Di fatto lo spread è solamente un indicatore di sentiment del mercato obbligazionario in un preciso arco temporale.
Gli indicatori di benessere/status di un'economia sono altri e riguardano principalmente l'economia reale, non i mercati finanziari (come lo spread). Un buon indicatore economico per stabilire la prospettiva di crescita economica può essere l'indice di disoccupazione giovanile (under 25). Più alta e crescente è la disoccupazione giovanile, più la probabilità di crescita futura di quel paese diminuisce. Perché? Solitamente, un'occupazione giovanile alta indica un mercato del lavoro attivo dovuto alle aspettative al rialzo dei profitti da parte delle imprese che, aumentando la produttività, contribuiranno all'aumento del Pil. Sostanzialmente una disoccupazione giovanile alta è attribuibile ad un paese con prospettive di crescita pessime.
In Italia la disoccupazione giovanile è pari al 31%, in Grecia al 47,2%, in Spagna al 48,7% contro una media europea del 22,1% (dati degli ultimi 3 mesi del 2011).
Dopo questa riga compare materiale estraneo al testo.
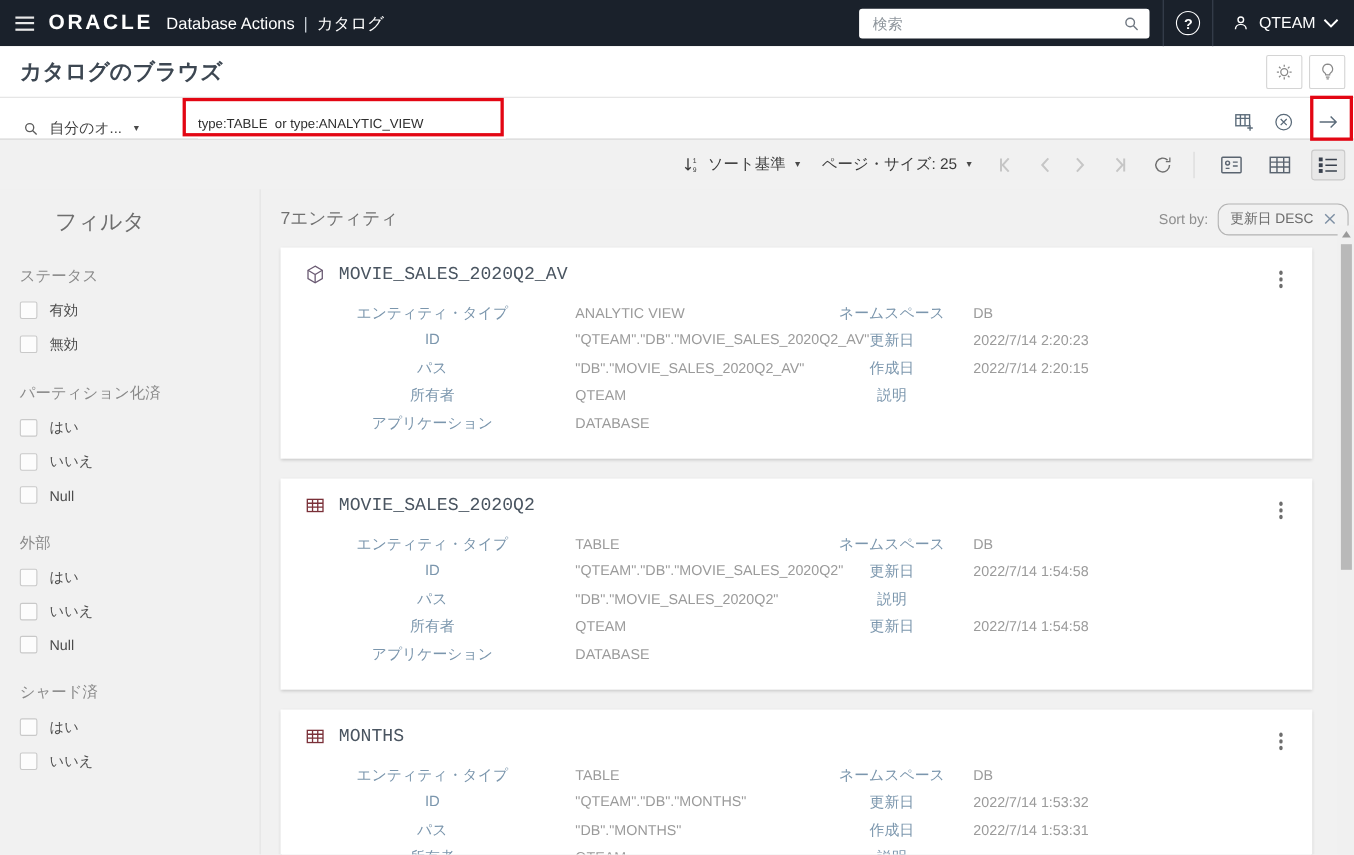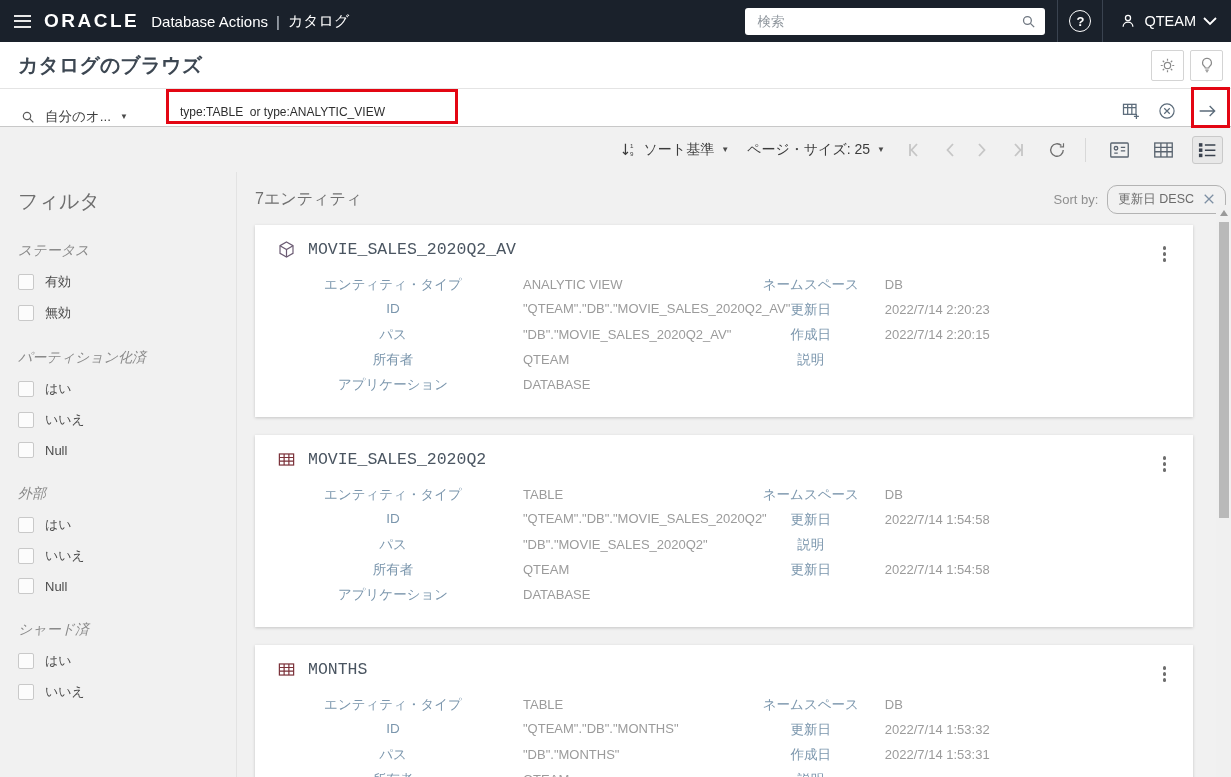--- a/index.html
+++ b/index.html
@@ -15,7 +15,7 @@
   .product { font-size:15px; margin-left:12px; color:#fff; }
   .pipe { margin:0 8px; color:#c6cdd5; font-size:15px; }
   .tb-page { font-size:15px; }
-  .search-wrap { margin-left:auto; position:relative; width:300px; height:27px; }
+  .search-wrap { margin-left:auto; position:relative; width:264px; height:27px; }
   .global-search { width:100%; height:100%; border:none; border-radius:3px; padding:0 32px 0 12px; font-size:13.5px; color:#333; outline:none; font-family:"Liberation Sans",sans-serif; }
   .global-search::placeholder { color:#8e959c; }
   .search-glass { position:absolute; right:8px; top:5px; }

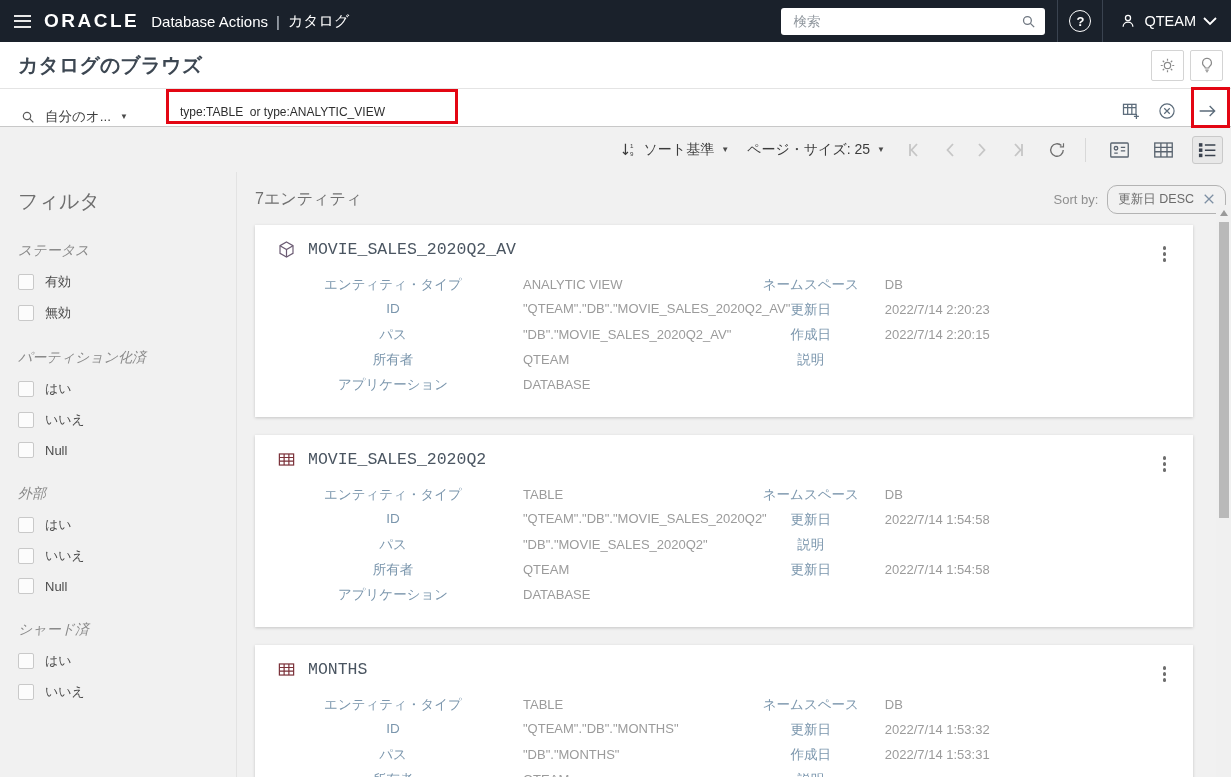--- a/index.html
+++ b/index.html
@@ -59,7 +59,7 @@
   
   .content { height:605px; display:flex; background:#f1f1f1; position:relative; overflow:hidden; }
   .sidebar { width:237px; flex:none; border-right:1px solid #e3e3e3; padding:16px 0 0 18px; }
-  .filters-title { font-size:20px; color:#6e6e6e; font-weight:400; }
+  .filters-title { font-size:20px; color:#6e6e6e; font-weight:400;margin-left:32px; }
   .filter-section { margin-top:27px; }
   .filter-section-label { font-size:14px; color:#8a8a8a;font-style:italic; }
   .filter-option { display:flex; align-items:center; gap:11px; margin-top:13px; cursor:pointer; }

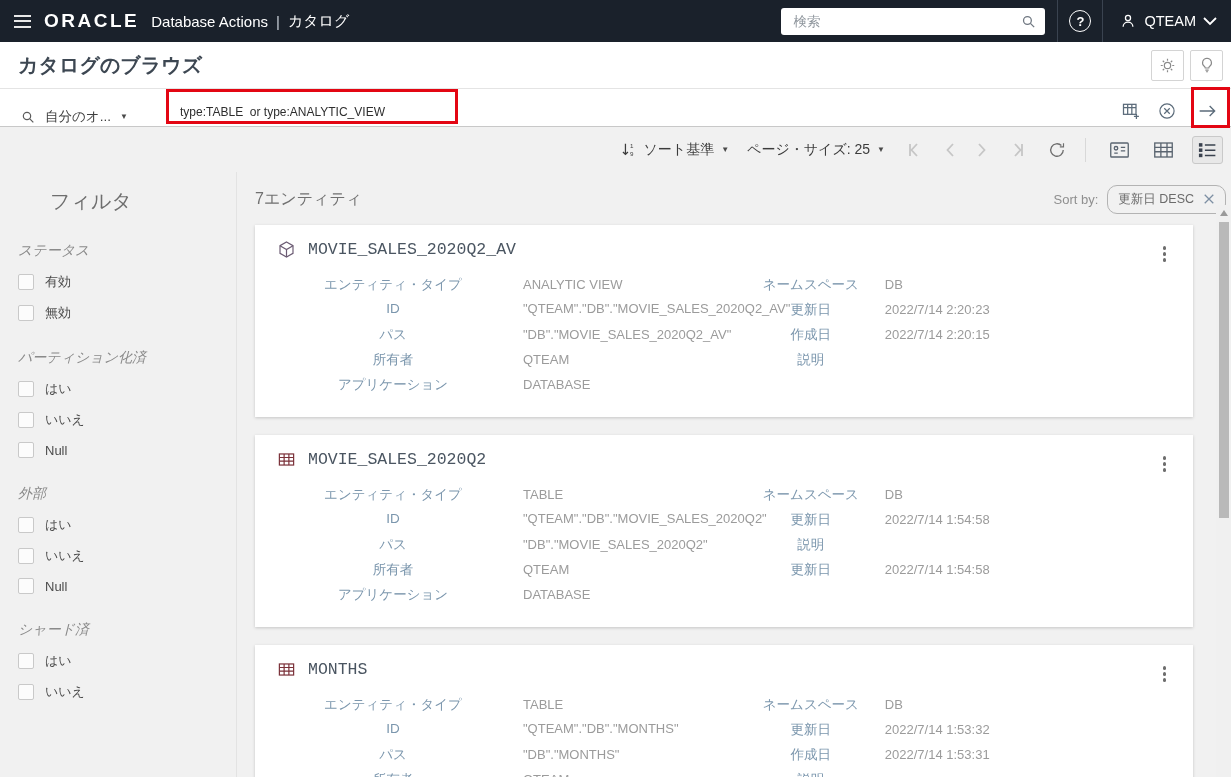--- a/index.html
+++ b/index.html
@@ -61,7 +61,7 @@
   .sidebar { width:237px; flex:none; border-right:1px solid #e3e3e3; padding:16px 0 0 18px; }
   .filters-title { font-size:20px; color:#6e6e6e; font-weight:400;margin-left:32px; }
   .filter-section { margin-top:27px; }
-  .filter-section-label { font-size:14px; color:#8a8a8a;font-style:italic; }
+  .filter-section-label { font-size:14px; color:#8a8a8a; }
   .filter-option { display:flex; align-items:center; gap:11px; margin-top:13px; cursor:pointer; }
   .checkbox { width:16px; height:16px; border:1px solid #c9c9c9; background:#fcfcfc; border-radius:2px; flex:none; }
   .option-label { font-size:13px; color:#4c4c4c; }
La Spagna sembra essere la peggiore in quanto a prospettive. Ciò che incide maggiormente sul nostro status economico è però il rapporto debito/Pil: in Italia è pari a circa il 120%, in Grecia al 145% e in Spagna al 60% contro la media europea stabile a 80%. La Spagna, con un rapporto debito/pil così basso, può comunque permettersi ancora per poco una disoccupazione giovanile così alta.
Possiamo invece vedere come le prospettive di crescita dei paesi sotto la guida di un Governo tecnico, quindi ad esclusione della Spagna, abbiano difficoltà nell'impostare un'impalcatura volta allo sviluppo e alla crescita. Misure oppressive di austerity non di certo spingono allo sviluppo, anzi promuovono la fuga di capitali, l'evasione fiscale e la chiusura degli esercizi commerciali e delle imprese, così come sta succedendo in Grecia. Tutte queste manovre servono a rispettare il pareggio di bilancio entro il 2013, pareggio di bilancio che, secondo il trattato di Maastricht, "può non essere temporaneamente raggiunto in caso di recessione" in quanto pericoloso per la stabilità dell'Unione Europea. Monti sta facendo il contrario: in recessione mette in atto manovre "lacrime e sangue" che non farebbero altro che indebolire il sistema economico con la conseguenza di un indebolimento di una domanda già scarsa.
Riattivando la domanda si può riniziare a sperare ad uno scenario di crescita, mentre con le manovre di austerity si rischia solo l'indebolimento dell'economia. Purtroppo in Italia stiamo prendendo lo stesso cammino che diverso tempo fa ha intrapreso la Grecia senza ottenere alcun risultato positivo dal punto di vista dell'economia reale, tantomeno di prospettive di crescita. Pochi giorni fa sono state rese note le previsioni dei Pil per i paesi europei, tutte al ribasso: nel 2012 in Italia è prevista una contrazione del -1,3%, in Grecia le prospettive sono ben peggiori ed è previsto un calo del Pil pari al -4,3%.